Opinion
Civil Action No. 09-CV-13402.
April 30, 2010
I. INTRODUCTION
This is an interpleader action involving the Employee Retirement Income Security Act ("ERISA"). Donald McLean, who was enrolled in his employer's life insurance plan for life insurance coverage in the amount $37,500, died on June 7, 2008. Donald's ex-wife, Caroline McLean, on the one hand, and his two sons, Richard and Shawn McLean, on the other hand, claim an entitlement to the benefits. Richard and Shawn have filed a Motion for Summary Judgment in which they ask the Court to resolve the rival claims. The matter is fully briefed and oral argument was held on April 28, 2010. For the reasons that follow, Richard and Shawn are entitled to the insurance benefits and their motion will be granted.
Pursuant to a stipulated order entered on December 23, 2009, Plaintiff Metropolitan Life Insurance Company ("MetLife") has been dismissed from this action with prejudice after depositing the group life insurance benefits in an interest-bearing account with the clerk of this court. See docket entry 20.
II. BACKGROUND
Donald was an enrollee in his employer's life insurance plan ("the plan") for life insurance coverage in the amount $37,500. On August 18, 1994, Donald designated his then-wife, Caroline, as the beneficiary. Compl. at Ex. B.Donald and Caroline divorced on September 15, 2000. One of the decrees in their divorce judgment reads:
IT IS FURTHER ORDERED that any rights of either party in any policy or contract of life endowment or annuity insurance of the other as beneficiary are hereby extinguished unless specifically preserved by this Judgment.

Information shown ->
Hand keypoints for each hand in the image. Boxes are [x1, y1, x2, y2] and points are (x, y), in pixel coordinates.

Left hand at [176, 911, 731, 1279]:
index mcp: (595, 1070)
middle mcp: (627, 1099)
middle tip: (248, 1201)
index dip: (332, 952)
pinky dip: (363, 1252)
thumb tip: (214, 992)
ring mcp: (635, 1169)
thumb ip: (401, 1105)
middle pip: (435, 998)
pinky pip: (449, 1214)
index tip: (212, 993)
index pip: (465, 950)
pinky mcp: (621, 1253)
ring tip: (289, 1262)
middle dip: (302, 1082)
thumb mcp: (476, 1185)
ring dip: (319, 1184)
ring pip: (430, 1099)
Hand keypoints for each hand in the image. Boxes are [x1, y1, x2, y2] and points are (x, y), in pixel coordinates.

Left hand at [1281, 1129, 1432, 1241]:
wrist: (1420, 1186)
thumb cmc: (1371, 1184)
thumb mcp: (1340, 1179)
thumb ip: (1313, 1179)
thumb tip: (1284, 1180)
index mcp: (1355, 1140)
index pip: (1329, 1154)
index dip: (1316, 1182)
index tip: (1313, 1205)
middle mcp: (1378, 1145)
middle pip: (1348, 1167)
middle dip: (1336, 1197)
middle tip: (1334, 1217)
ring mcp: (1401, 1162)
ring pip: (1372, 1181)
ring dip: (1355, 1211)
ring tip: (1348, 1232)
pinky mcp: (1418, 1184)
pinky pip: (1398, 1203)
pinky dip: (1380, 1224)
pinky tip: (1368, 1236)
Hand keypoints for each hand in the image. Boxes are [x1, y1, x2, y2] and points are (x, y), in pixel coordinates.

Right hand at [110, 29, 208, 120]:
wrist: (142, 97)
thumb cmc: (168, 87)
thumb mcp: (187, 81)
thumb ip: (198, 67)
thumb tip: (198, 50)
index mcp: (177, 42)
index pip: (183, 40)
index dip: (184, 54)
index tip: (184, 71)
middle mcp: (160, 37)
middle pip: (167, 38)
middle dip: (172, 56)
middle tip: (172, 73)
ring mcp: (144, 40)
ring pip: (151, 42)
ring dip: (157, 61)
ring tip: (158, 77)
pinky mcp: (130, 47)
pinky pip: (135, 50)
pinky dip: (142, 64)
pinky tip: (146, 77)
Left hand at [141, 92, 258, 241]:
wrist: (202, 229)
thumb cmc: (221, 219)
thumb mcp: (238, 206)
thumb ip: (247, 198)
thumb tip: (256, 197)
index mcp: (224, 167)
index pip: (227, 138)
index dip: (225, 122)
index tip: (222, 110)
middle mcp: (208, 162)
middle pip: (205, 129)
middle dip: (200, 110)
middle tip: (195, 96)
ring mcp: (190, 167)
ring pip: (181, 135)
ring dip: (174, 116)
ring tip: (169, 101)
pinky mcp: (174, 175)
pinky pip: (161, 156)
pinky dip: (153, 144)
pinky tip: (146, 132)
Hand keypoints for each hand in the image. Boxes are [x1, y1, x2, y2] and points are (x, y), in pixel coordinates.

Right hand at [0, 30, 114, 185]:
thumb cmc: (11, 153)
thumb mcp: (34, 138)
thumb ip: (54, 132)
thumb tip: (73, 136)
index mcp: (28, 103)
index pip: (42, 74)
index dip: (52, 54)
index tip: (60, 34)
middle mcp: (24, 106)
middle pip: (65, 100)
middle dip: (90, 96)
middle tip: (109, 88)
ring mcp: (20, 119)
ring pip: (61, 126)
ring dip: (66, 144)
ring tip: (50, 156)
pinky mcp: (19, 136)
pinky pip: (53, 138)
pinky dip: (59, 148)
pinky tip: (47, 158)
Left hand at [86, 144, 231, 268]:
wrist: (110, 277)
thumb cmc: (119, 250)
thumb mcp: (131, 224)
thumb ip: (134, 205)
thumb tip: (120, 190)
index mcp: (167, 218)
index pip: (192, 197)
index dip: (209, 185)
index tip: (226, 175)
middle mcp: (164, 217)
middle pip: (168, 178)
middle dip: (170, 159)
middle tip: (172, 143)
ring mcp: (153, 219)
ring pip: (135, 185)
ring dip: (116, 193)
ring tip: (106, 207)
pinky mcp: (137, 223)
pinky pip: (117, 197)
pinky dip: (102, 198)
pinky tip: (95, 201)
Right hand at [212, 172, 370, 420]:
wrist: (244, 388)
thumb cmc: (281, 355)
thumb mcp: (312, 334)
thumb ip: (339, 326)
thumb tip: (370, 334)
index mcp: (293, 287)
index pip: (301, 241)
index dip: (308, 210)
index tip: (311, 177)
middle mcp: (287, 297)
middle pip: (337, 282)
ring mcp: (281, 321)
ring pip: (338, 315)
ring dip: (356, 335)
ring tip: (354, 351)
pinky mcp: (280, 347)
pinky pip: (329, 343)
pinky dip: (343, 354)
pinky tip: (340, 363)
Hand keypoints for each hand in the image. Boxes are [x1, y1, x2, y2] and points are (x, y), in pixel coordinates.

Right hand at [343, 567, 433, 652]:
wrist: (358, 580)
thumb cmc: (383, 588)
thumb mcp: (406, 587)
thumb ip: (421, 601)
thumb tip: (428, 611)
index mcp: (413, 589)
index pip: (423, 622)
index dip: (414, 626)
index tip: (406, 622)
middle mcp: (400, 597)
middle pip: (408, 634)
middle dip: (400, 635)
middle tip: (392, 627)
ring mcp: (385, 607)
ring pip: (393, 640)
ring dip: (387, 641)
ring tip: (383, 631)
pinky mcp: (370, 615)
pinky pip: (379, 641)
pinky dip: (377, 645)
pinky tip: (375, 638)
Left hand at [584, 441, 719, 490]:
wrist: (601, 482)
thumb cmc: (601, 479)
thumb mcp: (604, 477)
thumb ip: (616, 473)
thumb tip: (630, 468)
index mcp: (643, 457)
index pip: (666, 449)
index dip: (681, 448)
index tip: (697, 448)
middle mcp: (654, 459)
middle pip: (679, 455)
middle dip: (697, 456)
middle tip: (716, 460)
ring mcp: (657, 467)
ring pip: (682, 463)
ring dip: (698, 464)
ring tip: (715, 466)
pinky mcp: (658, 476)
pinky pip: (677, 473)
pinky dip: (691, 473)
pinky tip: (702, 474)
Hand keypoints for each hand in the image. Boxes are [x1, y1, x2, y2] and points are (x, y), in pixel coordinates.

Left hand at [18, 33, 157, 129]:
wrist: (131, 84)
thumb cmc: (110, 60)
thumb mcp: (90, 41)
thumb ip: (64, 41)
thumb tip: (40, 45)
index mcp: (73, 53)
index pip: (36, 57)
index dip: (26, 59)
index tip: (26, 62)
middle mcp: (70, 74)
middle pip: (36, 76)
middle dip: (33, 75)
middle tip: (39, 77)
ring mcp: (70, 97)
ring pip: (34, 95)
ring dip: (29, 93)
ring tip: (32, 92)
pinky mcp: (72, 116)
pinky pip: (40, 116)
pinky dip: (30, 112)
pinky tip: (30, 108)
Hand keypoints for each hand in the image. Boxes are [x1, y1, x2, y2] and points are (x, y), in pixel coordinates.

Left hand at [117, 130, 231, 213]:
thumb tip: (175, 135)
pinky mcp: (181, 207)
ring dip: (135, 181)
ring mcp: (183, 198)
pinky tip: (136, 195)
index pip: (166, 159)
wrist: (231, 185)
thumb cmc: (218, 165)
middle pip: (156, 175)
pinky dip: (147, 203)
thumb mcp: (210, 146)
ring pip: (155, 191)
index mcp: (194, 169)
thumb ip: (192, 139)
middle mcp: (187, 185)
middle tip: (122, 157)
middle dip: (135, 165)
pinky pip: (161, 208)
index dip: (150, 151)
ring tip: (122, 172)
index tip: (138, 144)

Exercise A ->
In two sentences, sum up the court opinion on the McLean life insurance dispute.
Exercise B ->
Write the next part of the court opinion on the McLean life insurance dispute, starting after the last sentence it gives.

Written answer A ->
Donald McLean, who was enrolled in his employer's life insurance plan for $37,500 in coverage, died on June 7, 2008, and both his ex-wife Caroline and his sons Richard and Shawn claim the benefits. Donald had named Caroline as beneficiary in 1994, but their 2000 divorce judgment extinguished each party's beneficiary rights in the other's life insurance unless specifically preserved, and the court finds that Richard and Shawn are entitled to the benefits and grants their motion for summary judgment.

Written answer B ->
Mot. at Ex. 1.
Shortly after the divorce, Donald completed a change of beneficiary form designating his two sons, Richard and Shawn, as the primary beneficiaries under the plan (50% each). Mot. at Ex. 2. According to the Complaint, the new beneficiary designation form "was rejected by Hewitt Associates ("Hewitt"), the record keeper for [Donald's employer] . . ., because the names of the [new] beneficiaries, the percentages, [Donald's] signature, and the date . . . are illegible." Compl. at ¶ 14. A copy of the illegible beneficiary form is attached as Exhibit D to the Complaint.
As stated in the Complaint,
MetLife has also received a legible copy of an October 14, 2000, beneficiary designation form, which names Richard McLean and Shawn McLean, as co-equal primary beneficiaries of the Plan Benefits.
Compl. at ¶ 15. The legible copy of the beneficiary designation form is attached as Exhibit E to the Complaint and as Exhibit 2 to Richard and Shawn's motion. The form is signed by Donald and hand dated October 14, 2000. Id.
The plan document states that "[a]ny change of beneficiary becomes effective the date you sign the form . . ." Compl. at ¶ A, p. 20.
Donald died on June 7, 2008. Compl. at Ex. C.
On June 23, 2008, and October 12, 2008, Richard completed a statement of claim for the plan benefits. Compl. at Ex. G. On December 9, 2008, Shawn completed a statement of claim for the plan benefits. Compl. at Ex. H.
Additionally, Richard and Shawn have attached to their motion separate but substantially identical affidavits. The affidavits state, in relevant part:
2. I had multiple conversations with my father Donald McLean prior to his divorce whereby he specifically stated to me that he filled out the necessary paperwork to remove Caroline McLean as a beneficiary to his insurance policies and replaced it with both myself and my brother . . .
3. I have had multiple conversations with Caroline McLean seeking her help and assistance in contacting MetLife to inform them that she waived all her rights to my father's life insurance policies and that [Caroline] each time agreed to do so as long as my brother and I agree to pay her a sum of $2,500 for her to admit to such.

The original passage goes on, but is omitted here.